The trio attacks a family, killing the father first by hanging him. While Peter tortures the mother, Crusty watches Maggot have sex with the corpse of the young daughter in a bathtub. The three get into a fight, which escalates to Peter slitting the throat of the wife, while abusing Maggot with her blood. Peter threatens to kill Maggot and takes a knife. Maggot snatches the knife from his hand and holds it to his own throat. The final shot of the scene looks like Maggot is cutting his own throat. Maggot apparently kills himself, and Crusty's scream can be heard in the background. This, and Maggot's absence from the next film, suggests that he had probably cut his throat and died. In the post-credits scene, a cat is shown eating a mouse.

== Cast ==
- Cristie Whiles as Crusty
- Fred Vogel as Peter Mountain
- Michael Todd Schneider as Maggot
- Jerami Cruise as Man Shown Having Sex in Window
- Killjoy as Fourth Killer
- M. Kadath
- Erika Schultz
- E. Jay
- Midian Crosby as Brunette Vomit Torture Victim
- Elmo Painter as Blonde Vomit Torture Victim
- Dave Brown as Dead Man in Vomit Torture Sequence
- Art Ettinger as Male Friend
- Rick Kundrach as Jonesy
- Tim Grubjesik as Dead Junkie
- Allana Sleeth as Female Friend
- Shelby Vogel as Fourth Killer's Victim/Dead Mother
- Shannon Thames
- Chris Shaw as Dead Father
- Daisy as Daisy
- Superkollider

== Release ==
Schneider left the crew shortly after the wrap of production on Mordum. He released his own cut of the film, subtitled "The Maggot Cut", through Maggot Films, and the official cut of the film was released on DVD in 2003.

== Reception ==

The exploitation film database The Worldwide Celluloid Massacre has Mordum ranked as the fourth most "vile" film viewed by the website, below Salò, or the 120 Days of Sodom, The Angel's Melancholy and Carcinoma.
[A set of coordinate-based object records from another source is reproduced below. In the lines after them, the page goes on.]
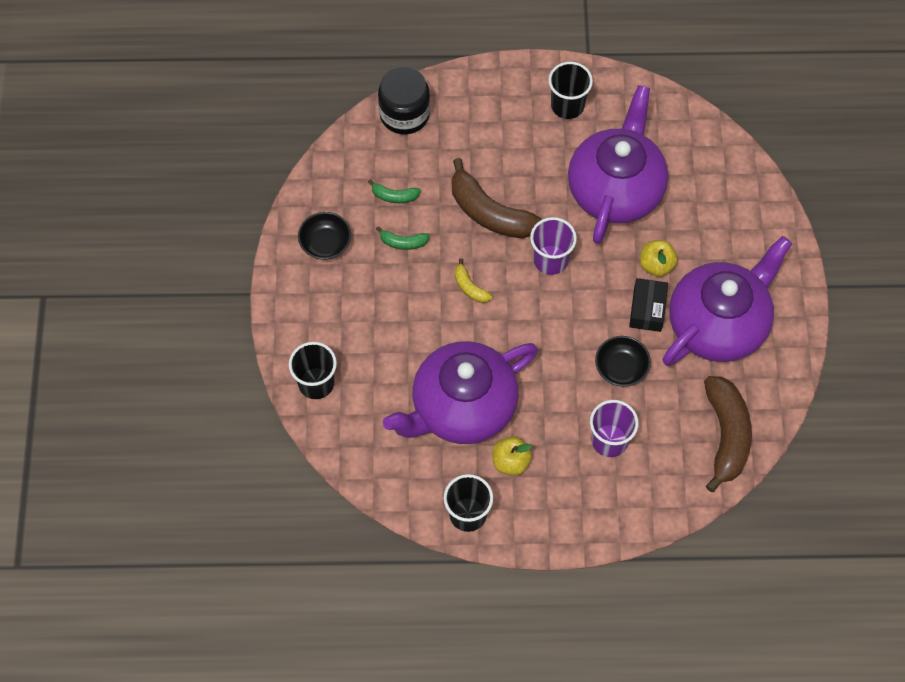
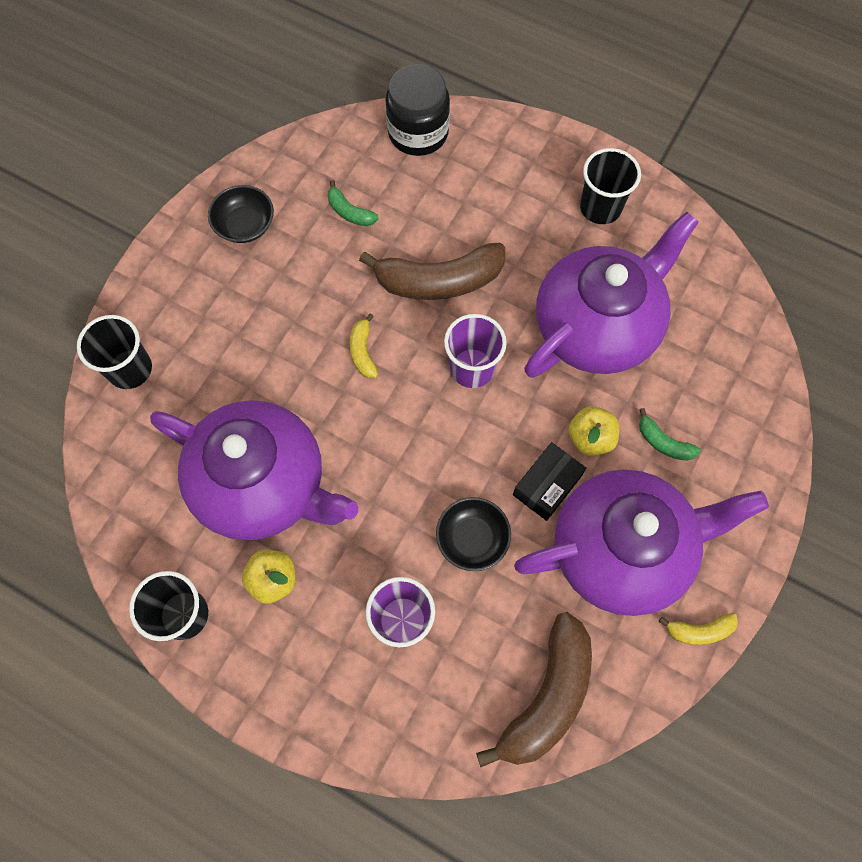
camera: 30 degrees right, 5 degrees up
(403, 242) = (325, 265): green banana -> green banana (663, 442)
(462, 407) = (263, 484): purple teapot -> purple teapot turned 150 degrees counterclockwise
(490, 213) = (439, 281): brown banana -> brown banana turned 75 degrees counterclockwise
(793, 347) = (699, 631): none -> yellow banana

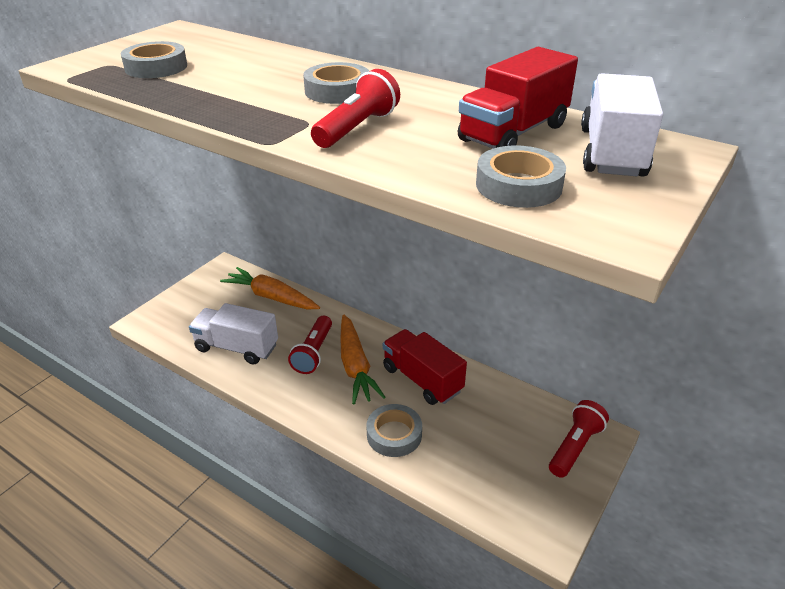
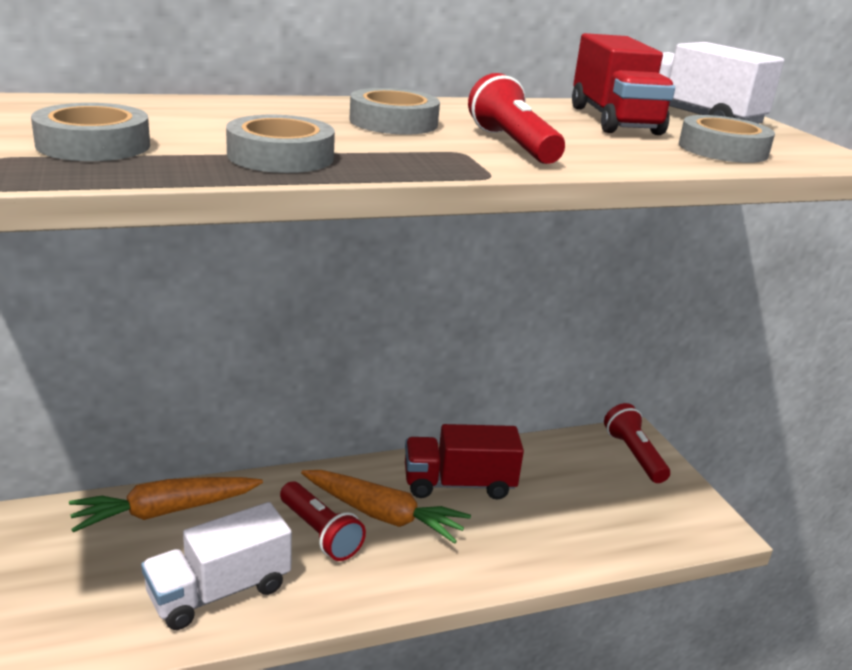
camera: 55 degrees left, 10 degrees down
(394, 434) = (516, 546): grey tape -> grey tape (281, 156)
The review of the film (which is categorized as "worthless") referred to it as "pointless hardcore depravity".

=== Controversy ===
While traveling to Canada to attend the Rue Morgue Festival of Fear in Toronto, co-director and writer Fred Vogel was arrested, pending charges of transporting obscene materials into Canada, when copies of Mordum and its predecessor were found by customs officials among the merchandise he had intended to bring to the convention. The charges were dropped, after Vogel had spent roughly ten hours in customs prison, and his films were sent to Ottawa for further observation.

Copies of Mordum were confiscated by Australian customs officials in 2004, the reason given for the seizure of the DVDs being that "they offend against the standards of morality, decency and propriety generally accepted by reasonable adults to the extent that they should not be imported".